# [Passage provided]
■ ■ ■
OK maybe not drunk but you need glasses.  Who-hoo


----------



## DixiePrincess (Aug 12, 2010)

Hunterrs said:


> OK maybe not drunk but you need glasses.  Who-hoo



Hahaha!  Are you making fun of me for wearing glasses when I shoot or are you saying I need glasses because I am with hooooootttttttt Todd?


----------



## DixiePrincess (Aug 12, 2010)

Hunterrs said:


> OK maybe not drunk but you need glasses.  Who-hoo


Oh, and its Whoop Whoop, not Who-hoo


----------



## deerehauler (Aug 12, 2010)

badcompany said:


> She got you to



Yeah but that does not take much


----------



## killitgrillit (Aug 13, 2010)

This is gonna be a great shoot.


----------



## hound dog (Aug 13, 2010)

I hope so the last one sucked.
















































JK. I have always like yalls shoots.


----------



## passthru24 (Aug 14, 2010)

This is going to be some of the most fun anyone will have shooting archery all year,,,,,, Most of the shots will be mind blowing,,,Can't wait till Sunday,,


----------



## BlakeB (Aug 14, 2010)
■ ■ ■
# [Task goal]
Carry on the forum thread about the upcoming archery shoot, picking up after its last line. The material below comes from a separate source.
■ ■ ■
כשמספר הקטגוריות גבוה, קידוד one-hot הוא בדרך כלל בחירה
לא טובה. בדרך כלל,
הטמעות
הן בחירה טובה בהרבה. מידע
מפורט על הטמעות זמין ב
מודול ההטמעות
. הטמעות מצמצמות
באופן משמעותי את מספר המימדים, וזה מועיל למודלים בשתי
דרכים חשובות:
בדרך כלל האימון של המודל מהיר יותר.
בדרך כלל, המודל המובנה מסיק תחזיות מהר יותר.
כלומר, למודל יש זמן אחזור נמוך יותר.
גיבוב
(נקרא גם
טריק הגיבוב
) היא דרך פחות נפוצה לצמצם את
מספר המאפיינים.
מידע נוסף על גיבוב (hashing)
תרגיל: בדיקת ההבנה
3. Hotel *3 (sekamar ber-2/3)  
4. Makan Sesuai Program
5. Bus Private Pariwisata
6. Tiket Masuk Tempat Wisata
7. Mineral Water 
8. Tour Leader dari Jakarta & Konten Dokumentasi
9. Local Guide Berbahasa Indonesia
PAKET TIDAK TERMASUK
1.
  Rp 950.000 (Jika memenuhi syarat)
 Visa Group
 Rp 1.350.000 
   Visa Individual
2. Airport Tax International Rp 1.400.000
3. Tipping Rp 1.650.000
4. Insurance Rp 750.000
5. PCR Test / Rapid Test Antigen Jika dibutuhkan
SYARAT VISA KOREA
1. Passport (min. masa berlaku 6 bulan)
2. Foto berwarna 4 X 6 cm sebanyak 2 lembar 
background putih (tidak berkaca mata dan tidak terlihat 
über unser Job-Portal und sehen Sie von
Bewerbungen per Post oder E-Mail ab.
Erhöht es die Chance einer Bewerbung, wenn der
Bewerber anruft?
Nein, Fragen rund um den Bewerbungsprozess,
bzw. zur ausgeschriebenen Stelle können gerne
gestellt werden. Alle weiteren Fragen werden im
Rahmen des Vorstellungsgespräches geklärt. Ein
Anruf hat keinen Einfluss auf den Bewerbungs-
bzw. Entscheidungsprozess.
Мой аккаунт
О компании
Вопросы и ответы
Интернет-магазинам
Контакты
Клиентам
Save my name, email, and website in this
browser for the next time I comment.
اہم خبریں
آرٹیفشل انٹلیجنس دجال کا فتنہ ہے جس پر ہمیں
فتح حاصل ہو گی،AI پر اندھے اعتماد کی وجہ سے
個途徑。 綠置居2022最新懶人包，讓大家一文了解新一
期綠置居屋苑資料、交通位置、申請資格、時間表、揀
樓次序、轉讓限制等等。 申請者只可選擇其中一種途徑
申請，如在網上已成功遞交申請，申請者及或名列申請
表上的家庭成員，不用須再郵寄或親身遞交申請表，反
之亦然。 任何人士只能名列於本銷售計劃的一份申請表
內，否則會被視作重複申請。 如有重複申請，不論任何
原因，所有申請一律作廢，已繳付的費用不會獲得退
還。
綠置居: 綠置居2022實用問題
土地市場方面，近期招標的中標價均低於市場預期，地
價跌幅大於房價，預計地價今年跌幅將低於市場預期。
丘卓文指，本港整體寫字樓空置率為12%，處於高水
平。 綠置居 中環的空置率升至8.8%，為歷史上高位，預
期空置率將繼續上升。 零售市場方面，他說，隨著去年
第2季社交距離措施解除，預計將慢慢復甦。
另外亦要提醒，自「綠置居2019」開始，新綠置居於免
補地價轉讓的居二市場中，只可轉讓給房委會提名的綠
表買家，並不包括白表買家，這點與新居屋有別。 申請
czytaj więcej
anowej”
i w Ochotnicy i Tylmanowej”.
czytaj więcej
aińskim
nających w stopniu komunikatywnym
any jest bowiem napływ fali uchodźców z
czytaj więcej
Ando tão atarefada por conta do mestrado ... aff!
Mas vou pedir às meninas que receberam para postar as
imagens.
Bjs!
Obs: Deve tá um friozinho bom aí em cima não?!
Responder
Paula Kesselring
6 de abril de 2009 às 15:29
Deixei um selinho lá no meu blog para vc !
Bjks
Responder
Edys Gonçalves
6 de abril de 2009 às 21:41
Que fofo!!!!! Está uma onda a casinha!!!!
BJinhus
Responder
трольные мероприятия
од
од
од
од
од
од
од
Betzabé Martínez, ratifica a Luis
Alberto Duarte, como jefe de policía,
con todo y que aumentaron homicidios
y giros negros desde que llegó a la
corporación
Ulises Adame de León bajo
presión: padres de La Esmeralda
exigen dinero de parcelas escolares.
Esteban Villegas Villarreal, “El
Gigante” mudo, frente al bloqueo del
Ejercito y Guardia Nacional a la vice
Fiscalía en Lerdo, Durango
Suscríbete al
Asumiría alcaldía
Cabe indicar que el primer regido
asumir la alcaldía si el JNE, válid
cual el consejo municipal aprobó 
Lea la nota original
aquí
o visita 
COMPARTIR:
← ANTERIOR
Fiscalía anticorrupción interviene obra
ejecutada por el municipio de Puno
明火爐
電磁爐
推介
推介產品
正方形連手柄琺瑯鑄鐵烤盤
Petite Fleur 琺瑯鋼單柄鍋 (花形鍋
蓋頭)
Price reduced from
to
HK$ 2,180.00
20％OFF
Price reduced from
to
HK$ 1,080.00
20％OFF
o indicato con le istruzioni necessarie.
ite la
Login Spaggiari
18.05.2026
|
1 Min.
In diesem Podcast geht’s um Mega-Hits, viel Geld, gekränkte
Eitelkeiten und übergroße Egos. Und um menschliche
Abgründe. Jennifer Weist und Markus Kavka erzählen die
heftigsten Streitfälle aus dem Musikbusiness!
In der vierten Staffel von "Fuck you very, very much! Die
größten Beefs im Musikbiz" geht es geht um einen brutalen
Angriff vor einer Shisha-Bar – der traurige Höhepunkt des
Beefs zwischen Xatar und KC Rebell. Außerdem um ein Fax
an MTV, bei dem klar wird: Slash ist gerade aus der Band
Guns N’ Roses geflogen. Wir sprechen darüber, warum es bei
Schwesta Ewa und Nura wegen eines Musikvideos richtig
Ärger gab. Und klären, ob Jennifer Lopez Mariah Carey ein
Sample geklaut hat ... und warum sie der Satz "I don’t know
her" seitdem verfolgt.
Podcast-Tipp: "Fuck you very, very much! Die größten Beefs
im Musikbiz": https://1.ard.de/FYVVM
■ ■ ■
# [Answer area]
passthru24 said:


> This is going to be some of the most fun anyone will have shooting archery all year,,,,,, Most of the shots will be mind blowing,,,Can't wait till Sunday,,



Doesnt take much to blow the minds of some of your riff raff.


----------



## BlakeB (Aug 14, 2010)

Ask Chuck if he got his nervous twitches under control for the camera.


----------



## badcompany (Aug 14, 2010)

passthru24 said:


> This is going to be some of the most fun anyone will have shooting archery all year,,,,,, Most of the shots will be mind blowing,,,Can't wait till Sunday,,



 I aint coming then. My mind can't take any more


----------



## killitgrillit (Aug 14, 2010)

bring you mud boots, it might be alittle wet.


----------



## badcompany (Aug 14, 2010)

If y'all got what come thru here you will need boots. We got a flood.


----------



## braves0624 (Aug 14, 2010)

Blake I shoot better when I twitch like that cause I did it on all 20 targets at your shoot!


----------



## BlakeB (Aug 14, 2010)

I noticed that.


----------



## killitgrillit (Aug 14, 2010)

We got some rain but it aint that bad, the ground was so dry it soaked it up pretty good.


----------



## killitgrillit (Aug 15, 2010)

Targets are set and we're ready to shoot, BRING IT ON


----------



## Middle Georgia Sportsman (Aug 15, 2010)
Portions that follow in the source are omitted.